Thomas B. Fordham Institute - Advancing Educational Excellence
Thomas B. Fordham Institute

From the Department of Bad Ideas

Liam Julian Posted by Liam Julian on March 15, 2011 at 2:20 pm

Let kids run their own schools. This is the reduced-to-essence message of author Susan Engel’s contribution to today’s New York Times. She writes about the Independent Project, in which eight high-school students in western Massachusetts designed and operated, from September to January, their own school. There were no grades, of course, only “evaluations,” and the kids created their own curriculum and taught it to each other—basically the blind leading the blind, which, as Jesus once told somebody, isn’t good. At the end of the term, the pupils “embarked on a collective endeavor” that, they all agreed, “had to have social significance.” Of course it did. So they made a film about how they started their teenager-run school and how other teens could start one, too.

Look, high school stinks, its current one-size-fits-all tack idiotic. But it’s foolish—worse, really—to think that because a few kids in Massachusetts who got to read Faulkner to each other for eight weeks had some sort of kumbaya experience schools across the nation should institute student-led classes teaching student-formed curricula. “Schools everywhere could initiate an Independent Project,” Engel writes, because if “the Independent Project students are any indication, participants will end up more accomplished, more engaged and more knowledgeable than they would have been taking regular courses.” Evidence for these claims (besides “more engaged”): lacking.

Liam Julian, Bernard Lee Schwartz Policy Fellow

Filed under: Additional Topics
3 Comments
  1. Karl Wheatley says:

    A three-month experiment isn’t very convincing, but if you look at the broad range of goals parents and employers value for students, education that includes substantial student-initiated learning outperforms traditional education. That doesn’t mean kids have to run the physical plant or plan everything, but a third of the day could easily be student-initiated with teacher support. You’re unlikely to learn how to drive if they never put you behind the wheel, and kids don’t learn how to make good choices and initiate and complete substantive projects if they never get the chance.

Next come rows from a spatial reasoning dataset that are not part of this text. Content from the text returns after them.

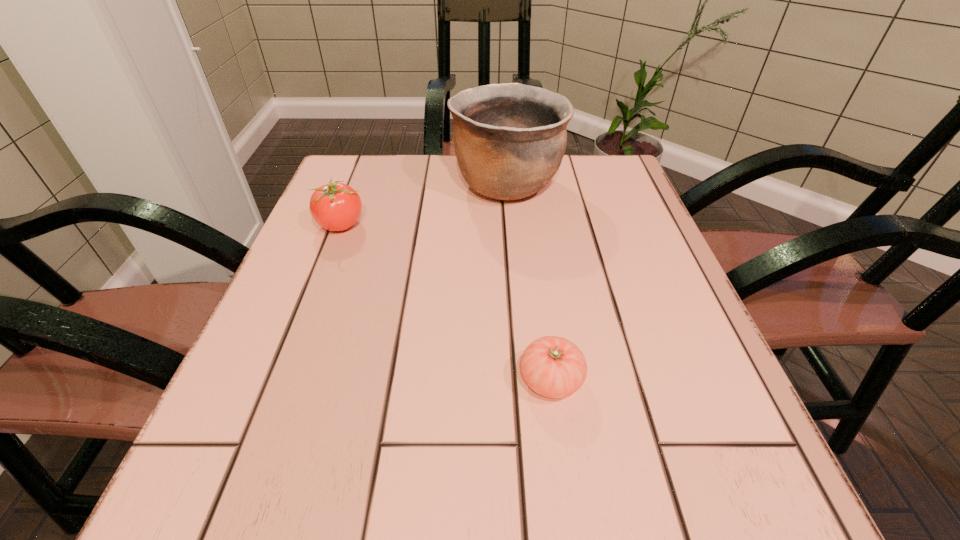
The height and width of the screenshot is (540, 960). Find the location of `pottery`. pottery is located at coordinates (509, 139).

Locate an element on the screen. This screenshot has height=540, width=960. the left tomato is located at coordinates (335, 206).

Where is `the farther tomato`? The height and width of the screenshot is (540, 960). the farther tomato is located at coordinates (x=335, y=206).

Identify the location of the right tomato. This screenshot has height=540, width=960. (554, 367).

Find the location of a particular element. Image resolution: width=960 pixels, height=540 pixels. the shorter tomato is located at coordinates (554, 367).

Identify the location of blank space located on the left of the tallest object. The height and width of the screenshot is (540, 960). (363, 184).

You are a GUI agent. You are given a task and a screenshot of the screen. Output one action in this format:
    pyautogui.click(x=<x>, y=<y>)
    Task: Click on the free space located on the front of the left tomato
    The height and width of the screenshot is (540, 960).
    Given the screenshot: What is the action you would take?
    pyautogui.click(x=275, y=396)

Image resolution: width=960 pixels, height=540 pixels. What are the coordinates of `vacant space located 0.130m on the front of the nearer tomato` in the screenshot? It's located at [568, 507].

Locate an element on the screen. object present at the far edge is located at coordinates (509, 139).

The image size is (960, 540). I want to click on object present at the left edge, so click(x=335, y=206).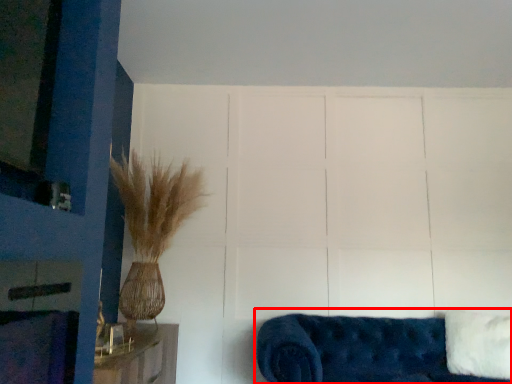
Question: From the image, what is the correct spatial relationship of studio couch (annotated by the red box) in relation to pillow?

Choices:
 (A) right
 (B) left

Answer: (B)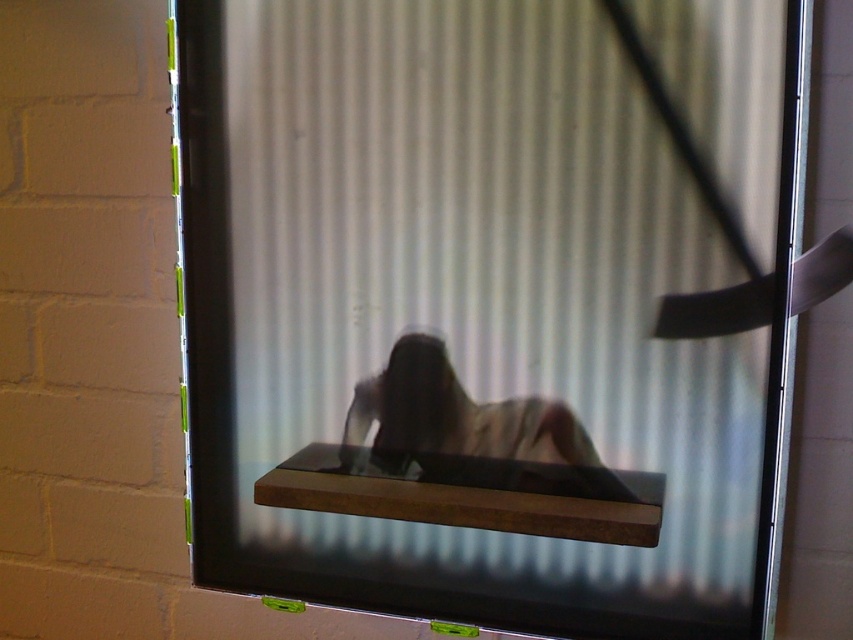
Question: Can you confirm if brown wood at center is positioned below light beige fabric at center?

Choices:
 (A) no
 (B) yes

Answer: (B)

Question: Among these points, which one is farthest from the camera?

Choices:
 (A) (440, 460)
 (B) (561, 460)

Answer: (A)

Question: Where is brown wood at center located in relation to light beige fabric at center in the image?

Choices:
 (A) above
 (B) below

Answer: (B)

Question: Does brown wood at center appear on the left side of light beige fabric at center?

Choices:
 (A) no
 (B) yes

Answer: (B)

Question: Which point appears closest to the camera in this image?

Choices:
 (A) (578, 428)
 (B) (270, 497)

Answer: (A)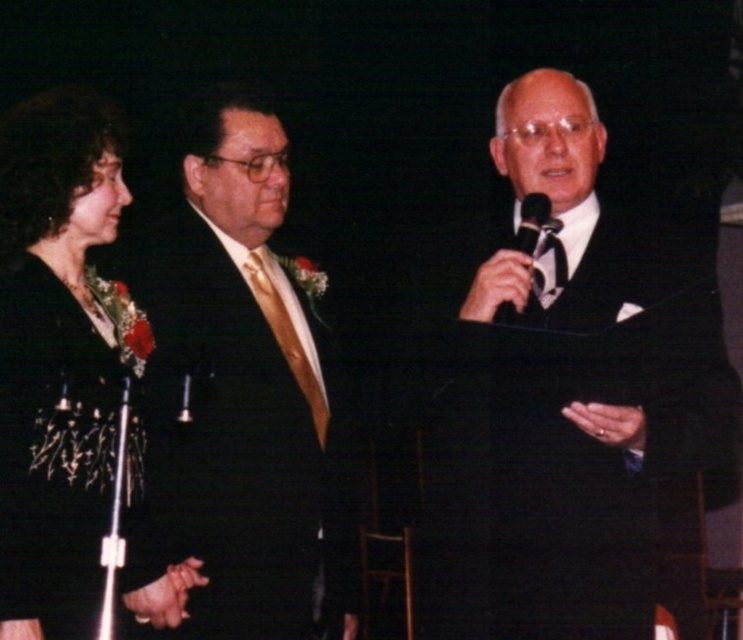
You are a photographer positioned behind the black metallic microphone at center. You need to capture a clear photo of the person wearing the black satin dress at left. Can you see their face without any obstruction?

The black satin dress at left is in front of the black metallic microphone at center, so yes, the photographer can see the face of the person wearing the black satin dress at left without obstruction as they are positioned in front.

From the picture: You are an event coordinator checking the stage setup for a formal event. You see the black silk suit at center and the black metallic microphone at center. Which object is closer to the audience seated in front of the stage?

The black silk suit at center is in front of the black metallic microphone at center, so the black silk suit at center is closer to the audience.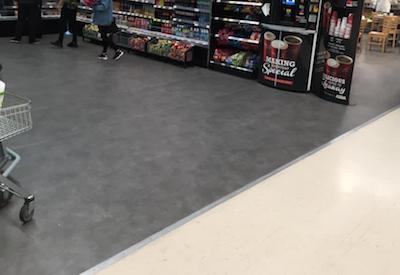
This screenshot has width=400, height=275. Identify the location of cups. (x=341, y=29).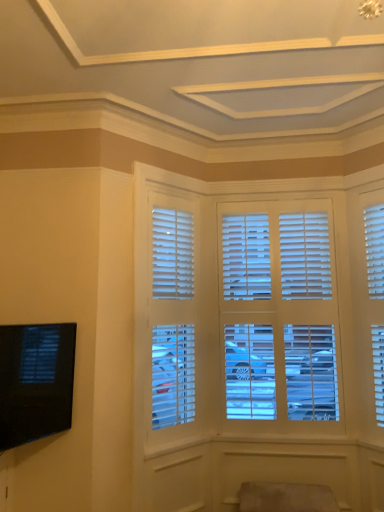
Question: Considering the positions of white matte blinds at center and suede-like beige swivel chair at lower center in the image, is white matte blinds at center wider or thinner than suede-like beige swivel chair at lower center?

Choices:
 (A) wide
 (B) thin

Answer: (B)

Question: From a real-world perspective, is white matte blinds at center positioned above or below suede-like beige swivel chair at lower center?

Choices:
 (A) below
 (B) above

Answer: (B)

Question: Which is nearer to the suede-like beige swivel chair at lower center?

Choices:
 (A) white matte blinds at center
 (B) black glossy tv at lower left

Answer: (A)

Question: Which object is positioned farthest from the white matte blinds at center?

Choices:
 (A) suede-like beige swivel chair at lower center
 (B) black glossy tv at lower left

Answer: (A)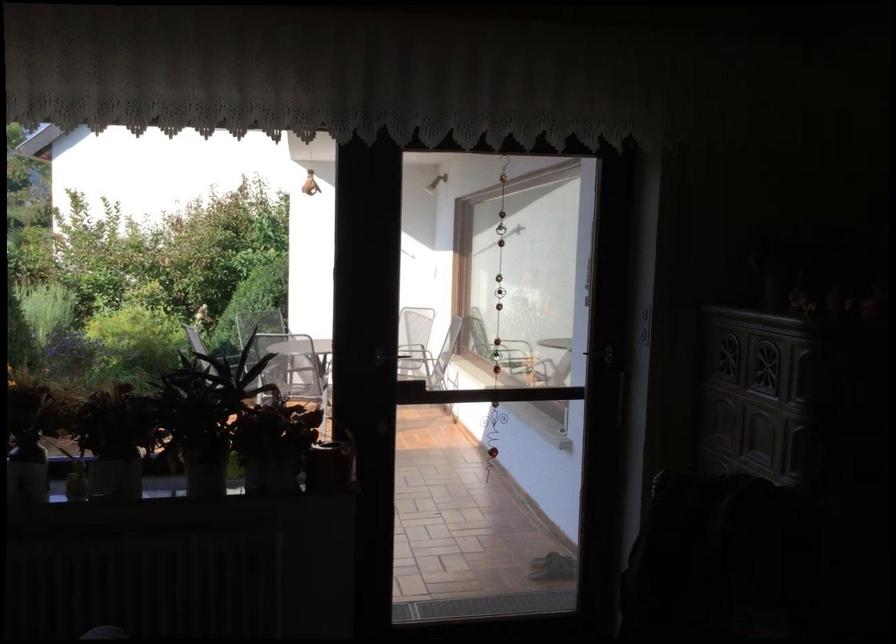
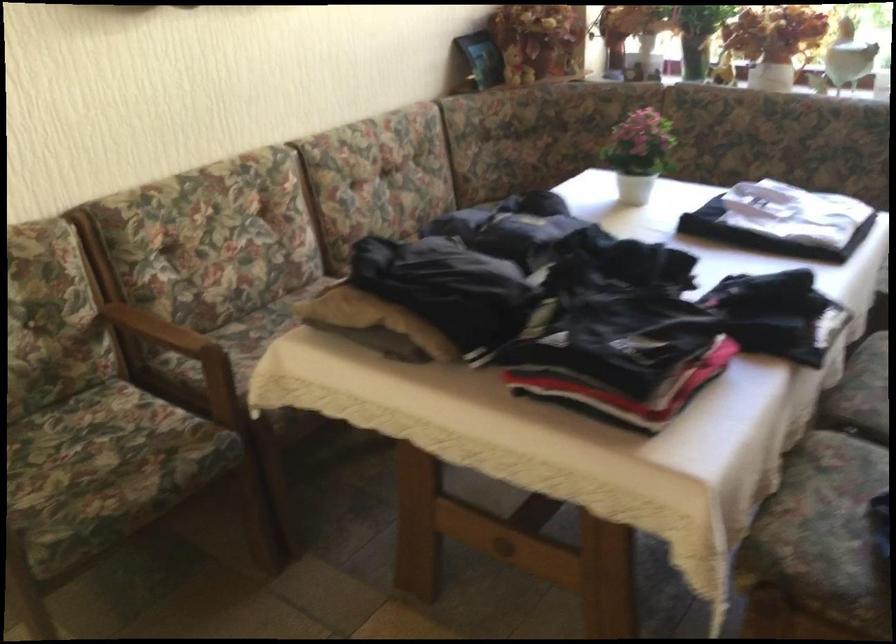
The first image is from the beginning of the video and the second image is from the end. How did the camera likely rotate when shooting the video?

The camera's rotation is toward left-down.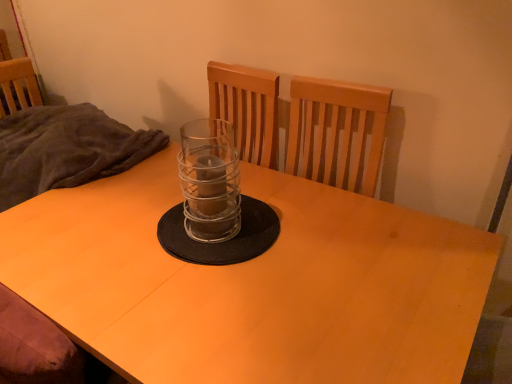
Question: Can you confirm if matte wood desk at center is thinner than clear glass candle holder at center?

Choices:
 (A) yes
 (B) no

Answer: (B)

Question: Is matte wood desk at center next to clear glass candle holder at center?

Choices:
 (A) yes
 (B) no

Answer: (B)

Question: Considering the relative sizes of matte wood desk at center and clear glass candle holder at center in the image provided, is matte wood desk at center smaller than clear glass candle holder at center?

Choices:
 (A) no
 (B) yes

Answer: (A)

Question: From the image's perspective, is matte wood desk at center below clear glass candle holder at center?

Choices:
 (A) no
 (B) yes

Answer: (B)

Question: Considering the relative positions of matte wood desk at center and clear glass candle holder at center in the image provided, is matte wood desk at center to the left of clear glass candle holder at center from the viewer's perspective?

Choices:
 (A) no
 (B) yes

Answer: (A)

Question: Is clear glass candle holder at center located within matte wood desk at center?

Choices:
 (A) yes
 (B) no

Answer: (B)

Question: Can you see clear glass candle holder at center touching dark gray fabric at left?

Choices:
 (A) no
 (B) yes

Answer: (A)

Question: Is clear glass candle holder at center positioned far away from dark gray fabric at left?

Choices:
 (A) no
 (B) yes

Answer: (A)

Question: Does clear glass candle holder at center turn towards dark gray fabric at left?

Choices:
 (A) yes
 (B) no

Answer: (B)

Question: From the image's perspective, is clear glass candle holder at center over dark gray fabric at left?

Choices:
 (A) no
 (B) yes

Answer: (A)

Question: Is clear glass candle holder at center at the left side of dark gray fabric at left?

Choices:
 (A) yes
 (B) no

Answer: (B)

Question: Can you confirm if clear glass candle holder at center is bigger than dark gray fabric at left?

Choices:
 (A) no
 (B) yes

Answer: (A)

Question: Is clear glass candle holder at center wider than matte wood desk at center?

Choices:
 (A) yes
 (B) no

Answer: (B)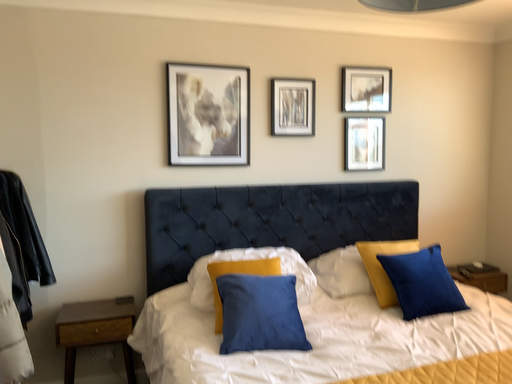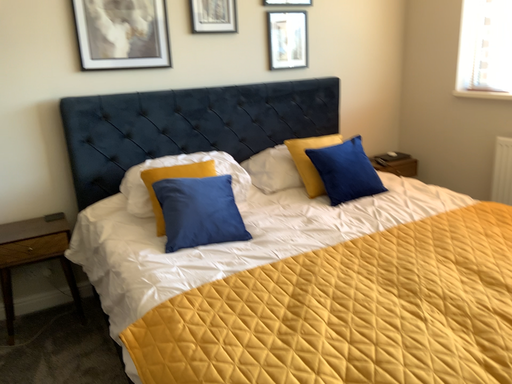
Question: Which way did the camera rotate in the video?

Choices:
 (A) rotated downward
 (B) rotated upward

Answer: (A)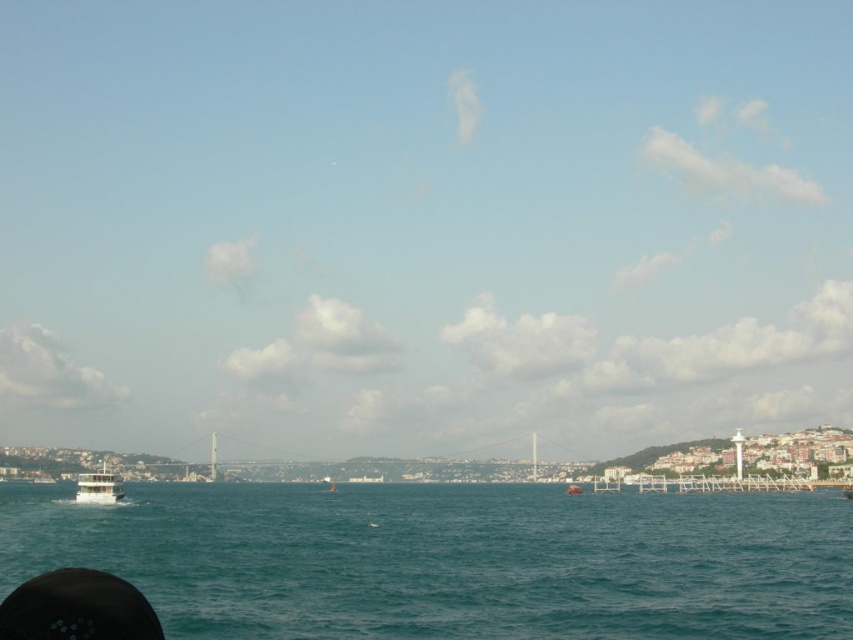
Question: Which is nearer to the white matte boat at lower center?

Choices:
 (A) teal water at lower left
 (B) white glossy ferry at lower left

Answer: (A)

Question: From the image, what is the correct spatial relationship of teal water at lower left in relation to white matte boat at lower center?

Choices:
 (A) right
 (B) left

Answer: (B)

Question: Based on their relative distances, which object is farther from the teal water at lower left?

Choices:
 (A) white matte boat at lower center
 (B) white glossy ferry at lower left

Answer: (A)

Question: Can you confirm if teal water at lower left is thinner than white matte boat at lower center?

Choices:
 (A) yes
 (B) no

Answer: (B)

Question: Is teal water at lower left to the left of white glossy ferry at lower left from the viewer's perspective?

Choices:
 (A) no
 (B) yes

Answer: (A)

Question: Which point is closer to the camera?

Choices:
 (A) (440, 634)
 (B) (107, 486)

Answer: (A)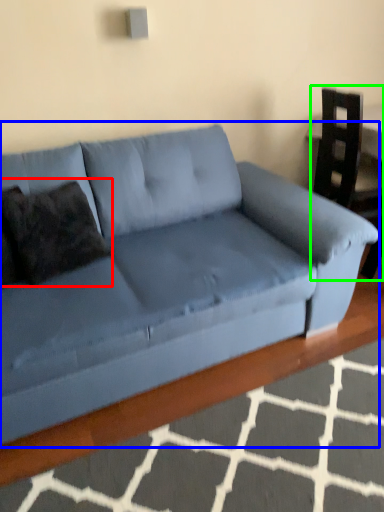
Question: Which is nearer to the pillow (highlighted by a red box)? studio couch (highlighted by a blue box) or armchair (highlighted by a green box).

Choices:
 (A) studio couch
 (B) armchair

Answer: (A)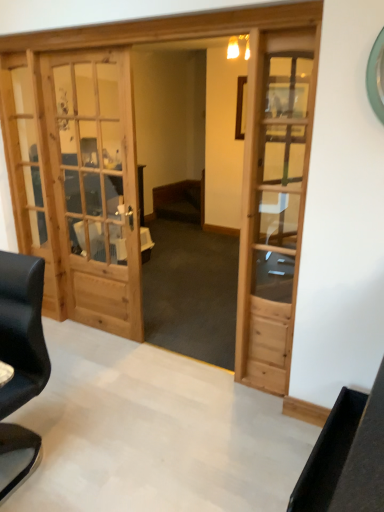
Question: Is light brown wooden door at center a part of wooden table at center?

Choices:
 (A) yes
 (B) no

Answer: (B)

Question: Is the position of wooden table at center more distant than that of light brown wooden door at center?

Choices:
 (A) yes
 (B) no

Answer: (A)

Question: Is wooden table at center with light brown wooden door at center?

Choices:
 (A) yes
 (B) no

Answer: (B)

Question: Is wooden table at center located outside light brown wooden door at center?

Choices:
 (A) yes
 (B) no

Answer: (A)

Question: From a real-world perspective, is wooden table at center under light brown wooden door at center?

Choices:
 (A) no
 (B) yes

Answer: (B)

Question: Considering the relative positions of light brown wooden door at center and black leather chair at left in the image provided, is light brown wooden door at center to the left or to the right of black leather chair at left?

Choices:
 (A) right
 (B) left

Answer: (A)

Question: Considering the positions of point (256, 292) and point (41, 330), is point (256, 292) closer or farther from the camera than point (41, 330)?

Choices:
 (A) farther
 (B) closer

Answer: (A)

Question: From the image's perspective, is light brown wooden door at center above or below black leather chair at left?

Choices:
 (A) below
 (B) above

Answer: (B)

Question: Considering their positions, is light brown wooden door at center located in front of or behind black leather chair at left?

Choices:
 (A) front
 (B) behind

Answer: (B)

Question: From a real-world perspective, is wooden table at center above or below black leather chair at left?

Choices:
 (A) below
 (B) above

Answer: (A)

Question: Is point (142, 253) closer or farther from the camera than point (3, 312)?

Choices:
 (A) farther
 (B) closer

Answer: (A)

Question: Looking at the image, does wooden table at center seem bigger or smaller compared to black leather chair at left?

Choices:
 (A) small
 (B) big

Answer: (A)

Question: Choose the correct answer: Is wooden table at center inside black leather chair at left or outside it?

Choices:
 (A) outside
 (B) inside

Answer: (A)

Question: Looking at the image, does wooden table at center seem bigger or smaller compared to light brown wooden door at center?

Choices:
 (A) big
 (B) small

Answer: (A)

Question: Is point (100, 246) positioned closer to the camera than point (314, 70)?

Choices:
 (A) farther
 (B) closer

Answer: (A)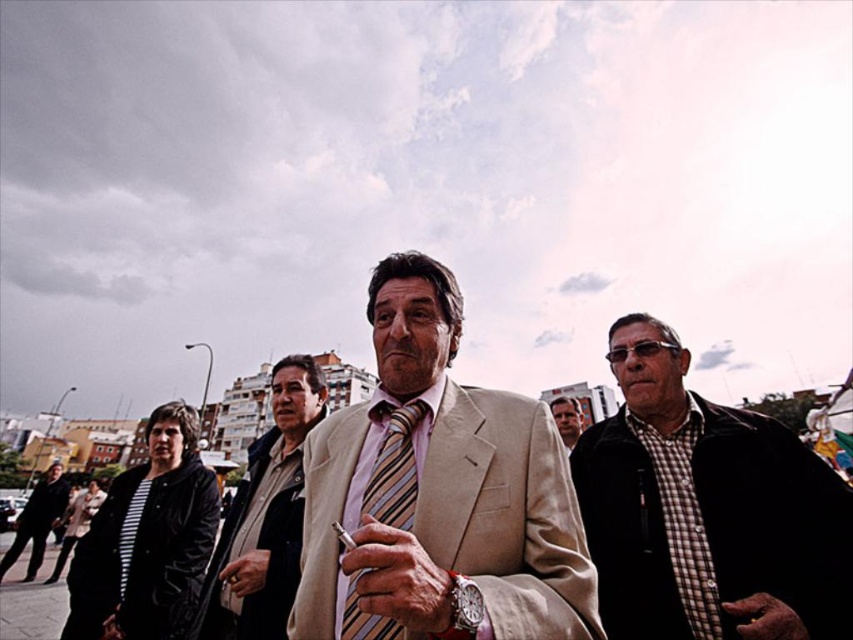
Is point (299, 595) farther from camera compared to point (393, 451)?

No.

Does beige fabric suit at center appear under striped fabric tie at center?

No, beige fabric suit at center is not below striped fabric tie at center.

Which is behind, point (399, 548) or point (415, 472)?

The point (415, 472) is behind.

Locate an element on the screen. beige fabric suit at center is located at coordinates (439, 488).

Between beige fabric suit at center and beige textured suit at center, which one is positioned higher?

beige fabric suit at center is above.

Does beige fabric suit at center have a greater height compared to beige textured suit at center?

Yes, beige fabric suit at center is taller than beige textured suit at center.

The height and width of the screenshot is (640, 853). What do you see at coordinates (439, 488) in the screenshot? I see `beige fabric suit at center` at bounding box center [439, 488].

Locate an element on the screen. This screenshot has width=853, height=640. beige fabric suit at center is located at coordinates (439, 488).

Between striped fabric tie at center and black leather jacket at lower left, which one is positioned lower?

black leather jacket at lower left is lower down.

The width and height of the screenshot is (853, 640). Describe the element at coordinates (395, 467) in the screenshot. I see `striped fabric tie at center` at that location.

Where is `striped fabric tie at center`? The height and width of the screenshot is (640, 853). striped fabric tie at center is located at coordinates (395, 467).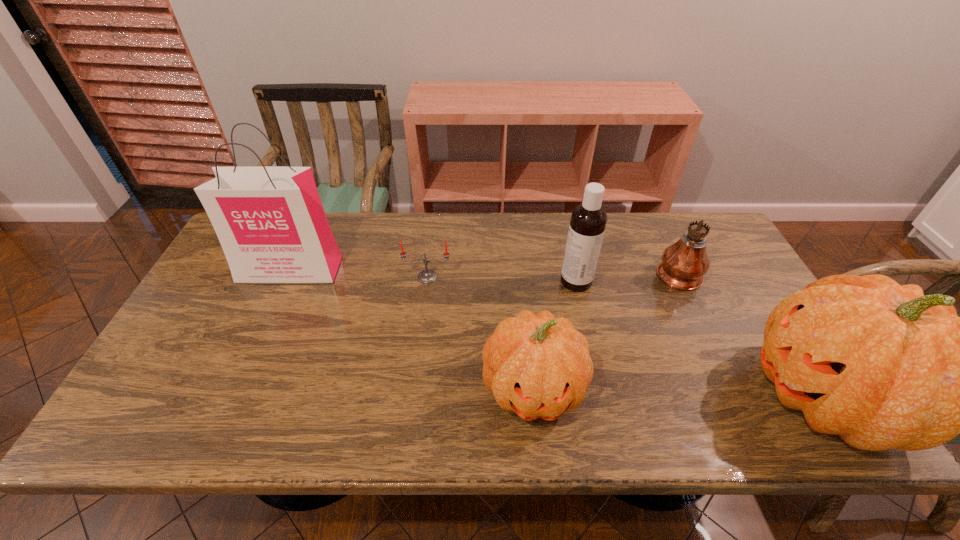
The width and height of the screenshot is (960, 540). I want to click on empty space that is in between the oil lamp and the fifth object from right to left, so click(x=552, y=274).

Choose which object is the second nearest neighbor to the oil lamp. Please provide its 2D coordinates. Your answer should be formatted as a tuple, i.e. [(x, y)], where the tuple contains the x and y coordinates of a point satisfying the conditions above.

[(588, 221)]

Select which object appears as the fourth closest to the right pumpkin. Please provide its 2D coordinates. Your answer should be formatted as a tuple, i.e. [(x, y)], where the tuple contains the x and y coordinates of a point satisfying the conditions above.

[(426, 276)]

The height and width of the screenshot is (540, 960). I want to click on blank space that satisfies the following two spatial constraints: 1. on the front-facing side of the shopping bag; 2. on the left side of the oil lamp, so click(x=289, y=272).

    There are schools like the Met that have allowed substantially student-chosen learning, then there’s Sudbury Valley, also in Mass., where every kid actually gets a vote every year on who the staff will be the next year, and students vote on budgetary matters and handle disciplinary matters (and the school is still around after 40+ years). In a former life, I directed a residential arts, sciences, and leadership program where kids got to plan part of the curriculum.

    Our current schools actually have very low expectations for teens, because all we expect of them is to memorize and regurgitate more, when they need to be stepping up to the plate and learning how to help run something real and take on big challenges.

    There’s an interesting motivation dynamic here: If you believe kids will always take the easy way out and so they need to be controlled and told what to do and learn what’s on Friday’s test, kids in fact play it safe and don’t take on challenges. If you have faith in kids’ motivation and create a psychologically safe environment, provide choices and autonomy support, kids in fact take on challenging tasks that pull their learning and development forward.

    Also, once you give kids meaningful choices, learning and management all become much easier.

    The real question is which self-fulfilling prophecy do we choose to implement? Which is more likely to create mature, creative, self-directed adults?

  2. KG14 says:

    Perhaps this is not THE solution to our dysfunctional education system, but hey, its a start! Where are your suggests of a better way to address our schools? Why is it that high school has to stinks?
    Perhaps it is because, as John Dewey stated, “Children who know how to think for themselves spoil the harmony of the collective society which is coming where everyone is interdependent.” Our schools are simply not designed to create thinkers or amass the creative power of our children. They are set into place to prepare workers for their “rightful place.” They are failing to do even that. Something must be done to preserve our nation. Social programs funded by a non-taxpaying, non-functioning, ill-prepared workforce cannot sustain this nation.
    I would like to see more programs such as these in order to explore how to motive kids to think and engage in their work.